● Provided passage
+ + + + + + +
Case Study 3: CDN Caching (CloudFront, Cloudflare, Akamai)
The Challenge: Serve static assets and content to users globally with low latency. How do CDNs achieve sub-100ms latency worldwide?
The Architecture:
User Request → Edge Server (closest geographically)
↓ (cache hit: <10ms)
Return cached content
User Request → Edge Server (cache miss)
↓ (fetch from origin)
Origin Server
↓ (return)
Edge Server (cache for future)
↓
Return to user
CloudFront Caching:
AWS Global Network:
├── 600+ edge locations worldwide
├── 500+ points of presence
├── 13 regional edge caches
└── 200+ PoPs (Points of Presence)
Cache Behaviors:
├── Static assets (images, CSS, JS): 1 year TTL
├── API responses: 5-60 minute TTL
├── HTML content: 1-5 minute TTL
└── Dynamic content: no caching (bypass)
Cache-Control Headers:
Cache-Control: max-age=3600, public
→ Cache for 1 hour, CDNs and browsers can cache
Cache-Control: max-age=0, no-cache, no-store, must-revalidate
→ No caching, always fetch from origin
Cache-Control: max-age=86400, s-maxage=3600, public
→ Browser cache for 1 day, CDN cache for 1 hour
Performance Results:
| Scenario | Without CDN | With CDN | Improvement |
|---|---|---|---|
| Static asset from US to Asia | 500ms | 50ms | 10x faster |
| API response from Europe to US | 300ms | 30ms | 10x faster |
| Video streaming (HD) | 2000ms | 200ms | 10x faster |
| Edge locations covered | 0 (origin only) | 600+ locations | Global |
Cache Invalidation:
- Time-based: Automatic expiration based on TTL
- Manual: Invalidate specific paths or objects
- Purge: Remove from all edge locations (takes 5-30 minutes)
💡 Key Insight: CDNs use geographic distribution and massive scale (thousands of edge servers) to achieve low latency globally. The cache is distributed across edge locations, with each location caching content for nearby users. This gives sub-100ms latency worldwide while offloading origin servers.
+ + + + + + +
● Task brief
In the CDN caching case study, how long does a purge take to remove content from all edge locations? Rely solely on the CDN caching case study, not on the records.

● Recorded data
+ + + + + + +
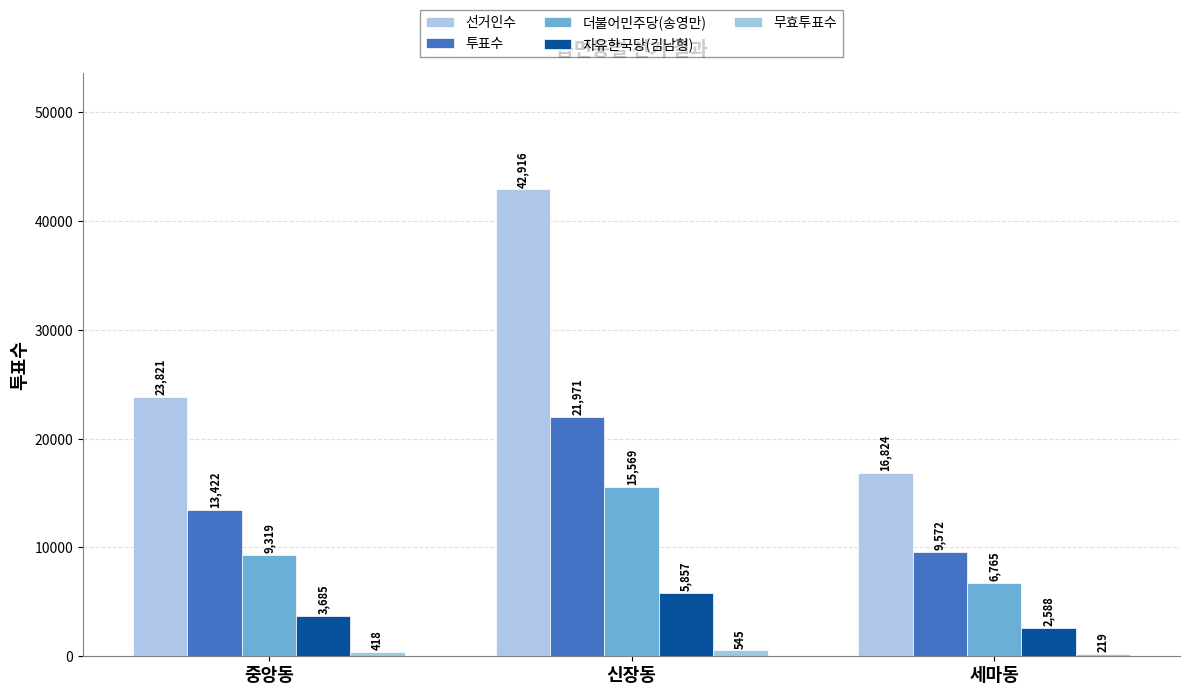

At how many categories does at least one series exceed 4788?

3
+ + + + + + +
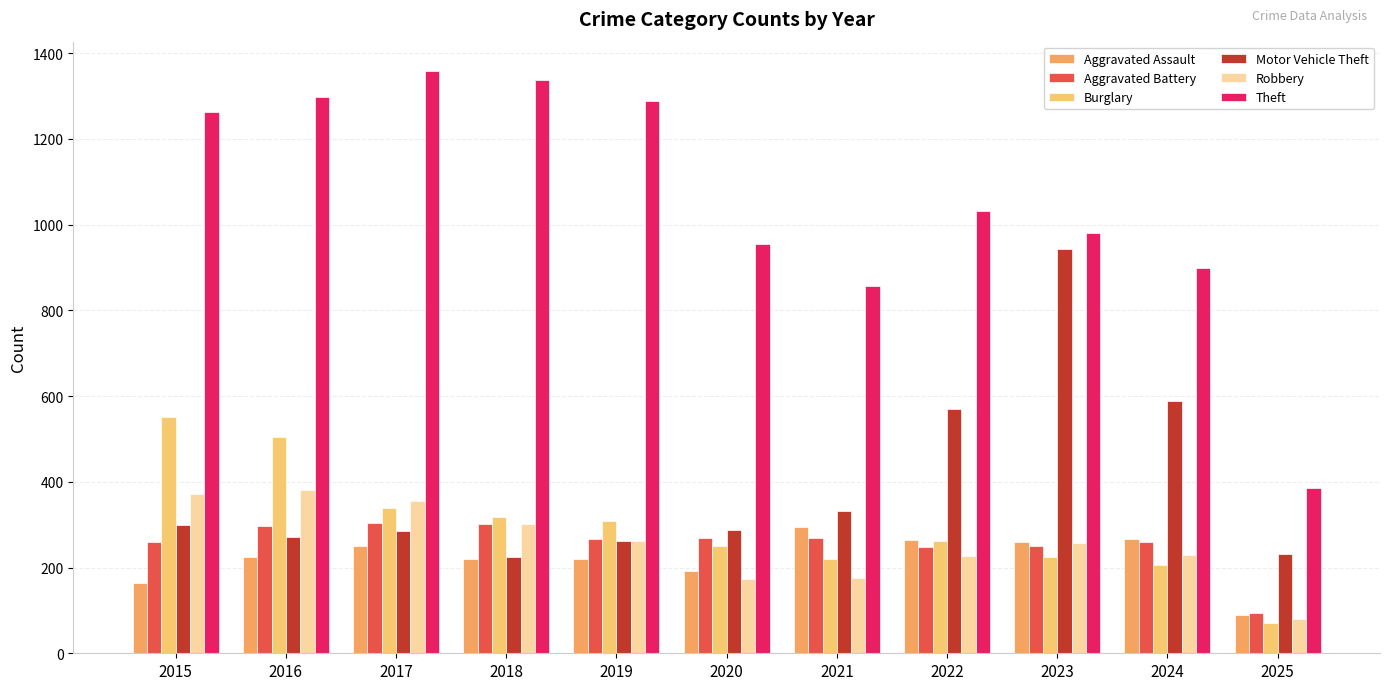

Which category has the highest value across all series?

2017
+ + + + + + +
● Answer space
5-30 minutes.